■ Page excerpt
========

Archive for the 'Internet' Category

Twitter Must Make it Easy to Mass-Report Spam Bots

I found a network of Russian female bots. Twitter spam bots.

They are not actually female. They just have Russian female names and female photos.

Most of those that I found were created in September 2016, although some were created at other times.

They all have similar taglines:

  • “In my opinion, everything is wonderful. I wonder what else” (“По-моему всё прекрасно. Интересно что ещё”)
  • “Right now absolutely everything is excellent. I wonder how else” (“Сейчас вообще всё отлично. Интересно как там ещё”)
  • “It looks like absolutely everything is wonderful. I’ll see what will happen next” (“Вроде вообще всё прекрасно. Посмотрю что будет дальше”)

… And so forth, with minor variations, which are very easy to detect for a human who knows Russian, although I’m less sure about software. (This reminds me of how I was interviewed for several natural language processing positions around 2011. All of them were about optimizing site text for Google ads, and all of them specifically targeted only English. When you only target English, other languages are used to spam you.)

Their usernames are all almost random and end with two digits: flowoghub90, viotrondo86, chirowsga88 (although “90” seem to be the most frequent digits). As location, they all indicate one of the large cities of Russia: Moscow, Krasnoyarsk, Perm, Saint-Petersburg, Rostov-on-Don, etc.

All of them post nothing but retweets of other accounts popular in Russia:

Curiously, all their names are only typical to ethnic Russians. Names of real women from Russia would be much more varied—there would be a lot of typical Armenian, Ukrainian, Jewish, Georgian, and Tatar names that reflect Russia’s diversity: Melikyan, Petrenko, Rivkind, Gamkrelidze, Khamitova. But these spam bot accounts only have names such as Kuznetsova, Romanova, Ershova, Medvedeva, Kiseleva. If you aren’t familiar with the Russian culture, let me make a comparison to the U.S.: It’s like having a lot of people named Smith, Harris, Anderson, and Roberts, and nobody named Gonzalez, Khan, O’Connor, Rosenberg, or Kim. Maybe the spammers wanted to be more mainstream than mainstream, and maybe it is just overt racism.

========

[Saved data]
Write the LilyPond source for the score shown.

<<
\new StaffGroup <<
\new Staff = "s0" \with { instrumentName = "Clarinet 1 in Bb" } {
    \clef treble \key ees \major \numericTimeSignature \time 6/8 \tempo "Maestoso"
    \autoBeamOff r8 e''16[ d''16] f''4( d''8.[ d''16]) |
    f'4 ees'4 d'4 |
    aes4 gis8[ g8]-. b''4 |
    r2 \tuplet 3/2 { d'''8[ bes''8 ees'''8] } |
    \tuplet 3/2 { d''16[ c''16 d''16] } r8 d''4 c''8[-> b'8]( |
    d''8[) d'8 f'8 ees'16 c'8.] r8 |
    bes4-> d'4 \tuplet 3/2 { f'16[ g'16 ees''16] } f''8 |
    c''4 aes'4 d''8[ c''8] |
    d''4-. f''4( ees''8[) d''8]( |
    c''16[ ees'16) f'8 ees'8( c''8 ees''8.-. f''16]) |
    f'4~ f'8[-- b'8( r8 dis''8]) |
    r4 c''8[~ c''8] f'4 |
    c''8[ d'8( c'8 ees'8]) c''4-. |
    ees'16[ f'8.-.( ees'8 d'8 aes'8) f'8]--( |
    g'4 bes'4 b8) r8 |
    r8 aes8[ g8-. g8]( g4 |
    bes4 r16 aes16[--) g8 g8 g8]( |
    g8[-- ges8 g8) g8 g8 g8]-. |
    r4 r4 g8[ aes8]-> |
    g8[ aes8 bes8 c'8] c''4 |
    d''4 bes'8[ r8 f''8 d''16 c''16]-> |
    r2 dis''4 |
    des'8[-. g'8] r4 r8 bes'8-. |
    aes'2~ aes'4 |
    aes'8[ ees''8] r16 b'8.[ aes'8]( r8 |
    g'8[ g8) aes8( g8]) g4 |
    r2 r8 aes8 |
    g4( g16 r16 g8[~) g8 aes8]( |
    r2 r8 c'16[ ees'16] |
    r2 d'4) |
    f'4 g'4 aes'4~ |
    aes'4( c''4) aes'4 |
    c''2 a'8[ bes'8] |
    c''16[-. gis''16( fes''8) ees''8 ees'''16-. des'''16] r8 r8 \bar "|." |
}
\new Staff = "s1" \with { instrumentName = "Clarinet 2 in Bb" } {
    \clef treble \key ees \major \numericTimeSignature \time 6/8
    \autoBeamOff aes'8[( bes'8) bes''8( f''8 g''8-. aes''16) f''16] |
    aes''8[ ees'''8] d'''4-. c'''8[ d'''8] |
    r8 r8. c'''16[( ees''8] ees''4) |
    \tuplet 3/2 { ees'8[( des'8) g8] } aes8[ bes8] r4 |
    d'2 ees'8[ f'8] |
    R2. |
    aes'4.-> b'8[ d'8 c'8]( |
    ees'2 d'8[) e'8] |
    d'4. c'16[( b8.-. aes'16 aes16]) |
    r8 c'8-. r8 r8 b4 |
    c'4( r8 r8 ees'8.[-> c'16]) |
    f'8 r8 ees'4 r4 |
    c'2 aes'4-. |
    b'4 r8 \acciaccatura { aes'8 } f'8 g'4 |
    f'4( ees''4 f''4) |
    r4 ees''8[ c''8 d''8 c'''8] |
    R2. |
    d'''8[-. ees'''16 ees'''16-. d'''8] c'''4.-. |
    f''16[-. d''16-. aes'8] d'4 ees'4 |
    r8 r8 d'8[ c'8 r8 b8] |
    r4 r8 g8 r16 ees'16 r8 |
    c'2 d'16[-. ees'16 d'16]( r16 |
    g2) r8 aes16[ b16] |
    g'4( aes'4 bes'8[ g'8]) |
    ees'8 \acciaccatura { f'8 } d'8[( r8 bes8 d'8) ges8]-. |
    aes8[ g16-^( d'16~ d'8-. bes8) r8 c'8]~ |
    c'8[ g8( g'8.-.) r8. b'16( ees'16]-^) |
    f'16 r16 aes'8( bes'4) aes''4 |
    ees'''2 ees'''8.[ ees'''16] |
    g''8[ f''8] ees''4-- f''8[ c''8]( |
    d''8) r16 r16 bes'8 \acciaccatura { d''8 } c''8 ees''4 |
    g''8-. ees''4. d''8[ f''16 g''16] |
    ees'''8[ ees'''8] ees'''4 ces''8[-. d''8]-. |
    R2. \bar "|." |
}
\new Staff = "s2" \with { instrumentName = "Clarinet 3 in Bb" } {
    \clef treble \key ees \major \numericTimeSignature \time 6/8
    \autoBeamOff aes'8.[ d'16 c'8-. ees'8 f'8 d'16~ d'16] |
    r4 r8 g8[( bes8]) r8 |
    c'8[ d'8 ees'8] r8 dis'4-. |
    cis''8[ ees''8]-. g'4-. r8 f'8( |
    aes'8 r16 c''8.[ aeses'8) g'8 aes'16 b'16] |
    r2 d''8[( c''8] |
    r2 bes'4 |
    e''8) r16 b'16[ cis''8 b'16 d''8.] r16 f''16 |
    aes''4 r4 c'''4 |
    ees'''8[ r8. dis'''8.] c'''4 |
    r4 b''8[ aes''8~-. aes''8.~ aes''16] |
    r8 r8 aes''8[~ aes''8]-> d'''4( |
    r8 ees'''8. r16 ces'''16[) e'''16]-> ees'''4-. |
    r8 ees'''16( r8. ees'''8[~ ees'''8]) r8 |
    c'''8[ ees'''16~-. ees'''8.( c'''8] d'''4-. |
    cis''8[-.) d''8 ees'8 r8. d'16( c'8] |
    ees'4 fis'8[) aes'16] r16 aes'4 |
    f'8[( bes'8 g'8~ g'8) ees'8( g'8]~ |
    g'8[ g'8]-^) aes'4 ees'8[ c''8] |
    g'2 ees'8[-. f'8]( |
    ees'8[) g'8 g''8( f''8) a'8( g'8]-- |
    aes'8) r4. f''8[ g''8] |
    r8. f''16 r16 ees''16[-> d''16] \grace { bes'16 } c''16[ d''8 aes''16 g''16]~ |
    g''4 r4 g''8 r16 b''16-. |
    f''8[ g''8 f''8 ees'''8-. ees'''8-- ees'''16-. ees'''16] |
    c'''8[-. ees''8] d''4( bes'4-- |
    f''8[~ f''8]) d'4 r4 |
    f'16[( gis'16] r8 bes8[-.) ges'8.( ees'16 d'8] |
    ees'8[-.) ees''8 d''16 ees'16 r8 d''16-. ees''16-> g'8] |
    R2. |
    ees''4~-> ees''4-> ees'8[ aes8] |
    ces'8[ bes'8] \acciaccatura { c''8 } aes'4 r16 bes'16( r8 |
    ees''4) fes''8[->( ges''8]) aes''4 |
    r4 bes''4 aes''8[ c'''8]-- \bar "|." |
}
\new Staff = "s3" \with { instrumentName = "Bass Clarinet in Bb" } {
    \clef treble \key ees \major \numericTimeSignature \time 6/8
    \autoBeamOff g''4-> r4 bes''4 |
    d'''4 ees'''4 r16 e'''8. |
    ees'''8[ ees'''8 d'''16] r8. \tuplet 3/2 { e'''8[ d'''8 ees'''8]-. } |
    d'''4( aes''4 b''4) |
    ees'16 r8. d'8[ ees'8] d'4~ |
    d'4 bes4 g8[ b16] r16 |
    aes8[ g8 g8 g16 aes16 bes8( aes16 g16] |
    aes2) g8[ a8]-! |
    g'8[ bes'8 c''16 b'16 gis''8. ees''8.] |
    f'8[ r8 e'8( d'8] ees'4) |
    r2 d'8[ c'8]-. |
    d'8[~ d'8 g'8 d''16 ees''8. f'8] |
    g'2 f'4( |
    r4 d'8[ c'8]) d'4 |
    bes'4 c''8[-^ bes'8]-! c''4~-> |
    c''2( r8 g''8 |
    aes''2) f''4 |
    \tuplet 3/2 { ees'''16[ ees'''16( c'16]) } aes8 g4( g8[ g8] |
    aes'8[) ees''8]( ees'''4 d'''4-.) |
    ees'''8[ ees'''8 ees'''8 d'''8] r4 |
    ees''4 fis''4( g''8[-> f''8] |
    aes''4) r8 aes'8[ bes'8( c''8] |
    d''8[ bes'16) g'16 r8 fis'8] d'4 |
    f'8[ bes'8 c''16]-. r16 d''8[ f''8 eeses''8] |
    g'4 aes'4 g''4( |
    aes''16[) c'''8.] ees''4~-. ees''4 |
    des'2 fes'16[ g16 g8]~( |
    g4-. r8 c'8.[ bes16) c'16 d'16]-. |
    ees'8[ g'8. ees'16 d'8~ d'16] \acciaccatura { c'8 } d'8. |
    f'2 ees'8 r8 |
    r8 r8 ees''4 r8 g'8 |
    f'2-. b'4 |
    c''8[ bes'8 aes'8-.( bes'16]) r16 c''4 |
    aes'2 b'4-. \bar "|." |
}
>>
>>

========

■ Written tasks
[a] Reproduce verbatim the stretch of the Twitter spam bot post from "Curiously, all their" through "just overt racism.".
[b] Pick out each line of the rows that contains the string "instrumentName".

■ Responses to the tasks
[a]
Curiously, all their names are only typical to ethnic Russians. Names of real women from Russia would be much more varied—there would be a lot of typical Armenian, Ukrainian, Jewish, Georgian, and Tatar names that reflect Russia’s diversity: Melikyan, Petrenko, Rivkind, Gamkrelidze, Khamitova. But these spam bot accounts only have names such as Kuznetsova, Romanova, Ershova, Medvedeva, Kiseleva. If you aren’t familiar with the Russian culture, let me make a comparison to the U.S.: It’s like having a lot of people named Smith, Harris, Anderson, and Roberts, and nobody named Gonzalez, Khan, O’Connor, Rosenberg, or Kim. Maybe the spammers wanted to be more mainstream than mainstream, and maybe it is just overt racism.

[b]
\new Staff = "s0" \with { instrumentName = "Clarinet 1 in Bb" } {
\new Staff = "s1" \with { instrumentName = "Clarinet 2 in Bb" } {
\new Staff = "s2" \with { instrumentName = "Clarinet 3 in Bb" } {
\new Staff = "s3" \with { instrumentName = "Bass Clarinet in Bb" } {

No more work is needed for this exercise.